One thing I've noticed, though is that the "unavailable" response doesn't
include a <title> element, while the regular reader does. You may be able to
come up with a way to make that quicker and more reliable than grepping the
full text.
Michael
--
Michael B. Klein
Digital Initiatives Technology Librarian
Boston Public Library
(617) 859-2391
[log in to unmask]
> From: Jonathan Rochkind <[log in to unmask]>
> Reply-To: "Code for Libraries <[log in to unmask]>"
> <[log in to unmask]>
> Date: Fri, 27 Jun 2008 12:00:54 -0400
> To: <[log in to unmask]>
> Subject: Re: [CODE4LIB] Amazon Web Services and search-inside-the-book
>
> Excellent, thanks Charles.
>
> I can tell you that my technique seems to be working fine, if you want
> to try it too.
>
> Construct a URL:
>
> http://www.amazon.com/gp/reader/ASIN
>
> Requset the URL. Grep the response for "book is temporarily
> unavailable"--if you get it, there's no search inside the book.

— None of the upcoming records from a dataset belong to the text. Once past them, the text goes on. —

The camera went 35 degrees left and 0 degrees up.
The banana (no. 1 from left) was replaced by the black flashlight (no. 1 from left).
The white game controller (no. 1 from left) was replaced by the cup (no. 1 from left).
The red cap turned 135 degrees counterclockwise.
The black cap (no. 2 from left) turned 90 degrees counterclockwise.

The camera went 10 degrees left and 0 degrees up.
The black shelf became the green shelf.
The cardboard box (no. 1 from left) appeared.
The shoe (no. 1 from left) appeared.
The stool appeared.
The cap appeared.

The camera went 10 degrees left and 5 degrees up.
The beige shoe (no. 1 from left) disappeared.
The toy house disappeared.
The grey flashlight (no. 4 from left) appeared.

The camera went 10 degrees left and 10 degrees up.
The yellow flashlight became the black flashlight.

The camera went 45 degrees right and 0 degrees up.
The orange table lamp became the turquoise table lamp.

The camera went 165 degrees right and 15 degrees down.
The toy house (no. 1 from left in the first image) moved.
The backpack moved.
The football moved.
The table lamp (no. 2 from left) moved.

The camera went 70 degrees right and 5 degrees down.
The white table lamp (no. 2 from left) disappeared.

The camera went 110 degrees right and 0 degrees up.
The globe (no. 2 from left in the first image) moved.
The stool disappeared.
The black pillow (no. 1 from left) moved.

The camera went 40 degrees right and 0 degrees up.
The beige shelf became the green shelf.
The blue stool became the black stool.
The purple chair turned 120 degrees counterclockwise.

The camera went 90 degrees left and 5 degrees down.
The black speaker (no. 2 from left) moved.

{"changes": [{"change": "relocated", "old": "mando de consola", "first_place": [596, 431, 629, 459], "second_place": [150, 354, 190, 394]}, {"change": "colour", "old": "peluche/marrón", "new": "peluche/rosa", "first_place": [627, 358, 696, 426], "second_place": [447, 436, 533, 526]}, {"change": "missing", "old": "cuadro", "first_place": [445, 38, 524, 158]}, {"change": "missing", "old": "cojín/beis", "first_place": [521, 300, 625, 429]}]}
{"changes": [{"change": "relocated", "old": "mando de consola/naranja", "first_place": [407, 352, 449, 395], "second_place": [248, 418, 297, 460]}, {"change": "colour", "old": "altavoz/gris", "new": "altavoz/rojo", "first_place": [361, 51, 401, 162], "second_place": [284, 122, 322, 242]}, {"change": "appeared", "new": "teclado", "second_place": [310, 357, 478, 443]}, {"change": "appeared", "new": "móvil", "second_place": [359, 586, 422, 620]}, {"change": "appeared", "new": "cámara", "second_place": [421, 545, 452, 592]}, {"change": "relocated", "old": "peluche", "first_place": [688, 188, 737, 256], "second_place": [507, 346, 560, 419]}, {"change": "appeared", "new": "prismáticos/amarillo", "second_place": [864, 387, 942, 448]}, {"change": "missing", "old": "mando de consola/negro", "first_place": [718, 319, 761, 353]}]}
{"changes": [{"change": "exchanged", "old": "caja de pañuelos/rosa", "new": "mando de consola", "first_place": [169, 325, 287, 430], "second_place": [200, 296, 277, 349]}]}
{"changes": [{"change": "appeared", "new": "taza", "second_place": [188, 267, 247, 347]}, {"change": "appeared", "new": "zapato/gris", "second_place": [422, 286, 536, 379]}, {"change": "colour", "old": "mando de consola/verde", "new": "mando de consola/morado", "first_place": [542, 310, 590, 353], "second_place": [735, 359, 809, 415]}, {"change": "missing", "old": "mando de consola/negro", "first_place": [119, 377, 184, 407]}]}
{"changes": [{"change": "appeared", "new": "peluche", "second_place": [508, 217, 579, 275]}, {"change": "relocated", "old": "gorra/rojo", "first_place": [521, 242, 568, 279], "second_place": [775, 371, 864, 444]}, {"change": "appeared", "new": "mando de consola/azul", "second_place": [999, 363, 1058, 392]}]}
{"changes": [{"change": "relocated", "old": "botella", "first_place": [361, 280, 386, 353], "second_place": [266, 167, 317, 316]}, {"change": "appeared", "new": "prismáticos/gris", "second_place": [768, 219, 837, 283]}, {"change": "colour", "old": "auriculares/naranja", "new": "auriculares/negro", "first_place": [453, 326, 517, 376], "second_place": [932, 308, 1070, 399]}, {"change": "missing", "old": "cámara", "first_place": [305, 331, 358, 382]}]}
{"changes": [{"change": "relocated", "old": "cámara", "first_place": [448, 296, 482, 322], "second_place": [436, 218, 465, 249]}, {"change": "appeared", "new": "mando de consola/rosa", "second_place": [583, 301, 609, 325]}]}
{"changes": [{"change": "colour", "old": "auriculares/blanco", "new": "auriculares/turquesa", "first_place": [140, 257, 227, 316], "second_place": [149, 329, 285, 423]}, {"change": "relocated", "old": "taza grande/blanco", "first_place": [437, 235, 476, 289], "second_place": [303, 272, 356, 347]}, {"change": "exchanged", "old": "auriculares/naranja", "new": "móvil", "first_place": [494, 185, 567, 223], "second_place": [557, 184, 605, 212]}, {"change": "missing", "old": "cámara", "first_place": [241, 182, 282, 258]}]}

If you
> don't get it, there is search inside the book. (Sadly, it's still a 200
> HTTP status in response, either way).
>
> I want to look at if I can just do a HEAD request and tell the
> difference between presence and absence of search inside by the
> advertised length of the response. That's Terry Reese's preferred way of
> doing a check for legitimate content at the end of a URL, trying to
> guess from content length with just a HEAD request. Not sure if that
> will work here or not. Would potentially be somewhat more efficient if
> it would.
>
> Jonathan
> --
> Jonathan Rochkind
> Digital Services Software Engineer
> The Sheridan Libraries
> Johns Hopkins University
> 410.516.8886
> rochkind (at) jhu.edu
|